Abstract

To assess the operational aspects of isoniazid preventive chemotherapy (IPT) for tuberculosis in persons dually infected with HIV and Mycobacterium tuberculosis identified at an independent HIV voluntary counselling and testing centre in Kampala, Uganda. HIV-infected persons were counselled, had active tuberculosis excluded by medical examination, and were offered purified protein derivative (PPD) skin testing. PPD-positive persons were offered isoniazid 300 mg daily for 6 months. Drugs were supplied, and toxicity and compliance were assessed monthly. Utilization of service, cost, and sustainability were also assessed. Between 14 June 1991 and 30 September 1992, 9862 persons tested HIV-positive. Of 5594 HIV-infected clients who returned to collect test results, only 1524 (27%) were enrolled. Of those, 1344 were tuberculin-tested (88%); 180 were not tested because of active tuberculosis, serious illnesses, refusal, and other reasons. Of the 1344, 250 (19%) did not return for test reading and 515 were negative (47% of tests read). Of 579 tuberculin-positive persons, 59 (10%) were excluded from preventive chemotherapy because of tuberculosis and other respiratory illnesses. Of 520 persons given isoniazid, 62% collected at least 80% of their drug supplies. No major toxicity was observed. One case of tuberculosis occurred in the first month of treatment. Cost of HIV counselling and testing was US $18.54 per person and cost of follow-up counselling and social support was US $7.89. Important factors were identified which caused attrition, such as limited motivation by counsellors to discuss tuberculosis issues during HIV pre- and post-test counselling, insufficient availability of medical screening, shifting of sites to collect pills, and frequent tuberculin-negative tests.
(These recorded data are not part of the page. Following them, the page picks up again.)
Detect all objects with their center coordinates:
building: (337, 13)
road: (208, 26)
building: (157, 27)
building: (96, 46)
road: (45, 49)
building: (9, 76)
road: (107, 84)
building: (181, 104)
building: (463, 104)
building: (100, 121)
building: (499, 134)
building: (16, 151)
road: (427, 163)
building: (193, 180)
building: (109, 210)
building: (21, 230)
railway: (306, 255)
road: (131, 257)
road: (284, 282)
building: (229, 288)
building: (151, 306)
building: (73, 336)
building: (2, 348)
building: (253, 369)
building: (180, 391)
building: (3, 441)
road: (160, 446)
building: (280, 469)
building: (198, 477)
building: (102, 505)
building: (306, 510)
Active tuberculosis among 6% of persons screened suggests that voluntary counselling and testing sites may be important for tuberculosis case finding and underscores the need to exclude tuberculosis carefully before starting IPT. In developing countries, further studies assessing the feasibility of IPT within tuberculosis and HIV/AIDS programme conditions are needed. Cost-effectiveness of IPT, compared with passive case finding, and its sustainability should be assessed before national policies are established.